======== Data to use

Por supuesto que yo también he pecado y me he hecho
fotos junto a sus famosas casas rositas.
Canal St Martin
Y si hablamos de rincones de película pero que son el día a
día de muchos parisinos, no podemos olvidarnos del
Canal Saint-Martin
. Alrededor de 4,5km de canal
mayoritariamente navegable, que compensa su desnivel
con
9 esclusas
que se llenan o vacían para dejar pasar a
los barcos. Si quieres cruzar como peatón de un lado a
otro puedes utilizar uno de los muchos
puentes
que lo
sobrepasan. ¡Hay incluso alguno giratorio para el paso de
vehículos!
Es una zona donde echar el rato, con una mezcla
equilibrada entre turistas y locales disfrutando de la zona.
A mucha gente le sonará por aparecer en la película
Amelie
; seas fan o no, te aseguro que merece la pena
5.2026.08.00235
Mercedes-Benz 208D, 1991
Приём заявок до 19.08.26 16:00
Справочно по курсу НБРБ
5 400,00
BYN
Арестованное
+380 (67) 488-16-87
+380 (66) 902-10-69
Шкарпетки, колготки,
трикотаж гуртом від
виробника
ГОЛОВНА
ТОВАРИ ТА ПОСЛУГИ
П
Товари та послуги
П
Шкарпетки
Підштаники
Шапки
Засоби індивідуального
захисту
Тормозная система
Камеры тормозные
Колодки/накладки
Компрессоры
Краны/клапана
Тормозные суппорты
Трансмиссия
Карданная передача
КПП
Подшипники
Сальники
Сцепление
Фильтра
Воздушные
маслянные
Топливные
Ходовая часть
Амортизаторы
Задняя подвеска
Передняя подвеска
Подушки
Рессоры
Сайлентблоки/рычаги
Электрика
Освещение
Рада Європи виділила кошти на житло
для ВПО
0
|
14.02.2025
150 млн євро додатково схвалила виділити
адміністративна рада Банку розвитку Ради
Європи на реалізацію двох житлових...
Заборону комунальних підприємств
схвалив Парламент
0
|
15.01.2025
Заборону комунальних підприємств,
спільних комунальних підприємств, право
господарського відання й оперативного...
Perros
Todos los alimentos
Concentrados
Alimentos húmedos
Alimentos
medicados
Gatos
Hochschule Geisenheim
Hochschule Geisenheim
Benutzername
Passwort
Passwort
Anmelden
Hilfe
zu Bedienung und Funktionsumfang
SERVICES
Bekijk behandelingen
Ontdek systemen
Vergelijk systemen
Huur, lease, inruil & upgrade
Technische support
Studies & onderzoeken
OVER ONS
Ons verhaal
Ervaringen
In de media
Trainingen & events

================

Work instruction ->
The reply should consist of the records, reproduced exactly.

Result ->
Por supuesto que yo también he pecado y me he hecho
fotos junto a sus famosas casas rositas.
Canal St Martin
Y si hablamos de rincones de película pero que son el día a
día de muchos parisinos, no podemos olvidarnos del
Canal Saint-Martin
. Alrededor de 4,5km de canal
mayoritariamente navegable, que compensa su desnivel
con
9 esclusas
que se llenan o vacían para dejar pasar a
los barcos. Si quieres cruzar como peatón de un lado a
otro puedes utilizar uno de los muchos
puentes
que lo
sobrepasan. ¡Hay incluso alguno giratorio para el paso de
vehículos!
Es una zona donde echar el rato, con una mezcla
equilibrada entre turistas y locales disfrutando de la zona.
A mucha gente le sonará por aparecer en la película
Amelie
; seas fan o no, te aseguro que merece la pena
5.2026.08.00235
Mercedes-Benz 208D, 1991
Приём заявок до 19.08.26 16:00
Справочно по курсу НБРБ
5 400,00
BYN
Арестованное
+380 (67) 488-16-87
+380 (66) 902-10-69
Шкарпетки, колготки,
трикотаж гуртом від
виробника
ГОЛОВНА
ТОВАРИ ТА ПОСЛУГИ
П
Товари та послуги
П
Шкарпетки
Підштаники
Шапки
Засоби індивідуального
захисту
Тормозная система
Камеры тормозные
Колодки/накладки
Компрессоры
Краны/клапана
Тормозные суппорты
Трансмиссия
Карданная передача
КПП
Подшипники
Сальники
Сцепление
Фильтра
Воздушные
маслянные
Топливные
Ходовая часть
Амортизаторы
Задняя подвеска
Передняя подвеска
Подушки
Рессоры
Сайлентблоки/рычаги
Электрика
Освещение
Рада Європи виділила кошти на житло
для ВПО
0
|
14.02.2025
150 млн євро додатково схвалила виділити
адміністративна рада Банку розвитку Ради
Європи на реалізацію двох житлових...
Заборону комунальних підприємств
схвалив Парламент
0
|
15.01.2025
Заборону комунальних підприємств,
спільних комунальних підприємств, право
господарського відання й оперативного...
Perros
Todos los alimentos
Concentrados
Alimentos húmedos
Alimentos
medicados
Gatos
Hochschule Geisenheim
Hochschule Geisenheim
Benutzername
Passwort
Passwort
Anmelden
Hilfe
zu Bedienung und Funktionsumfang
SERVICES
Bekijk behandelingen
Ontdek systemen
Vergelijk systemen
Huur, lease, inruil & upgrade
Technische support
Studies & onderzoeken
OVER ONS
Ons verhaal
Ervaringen
In de media
Trainingen & events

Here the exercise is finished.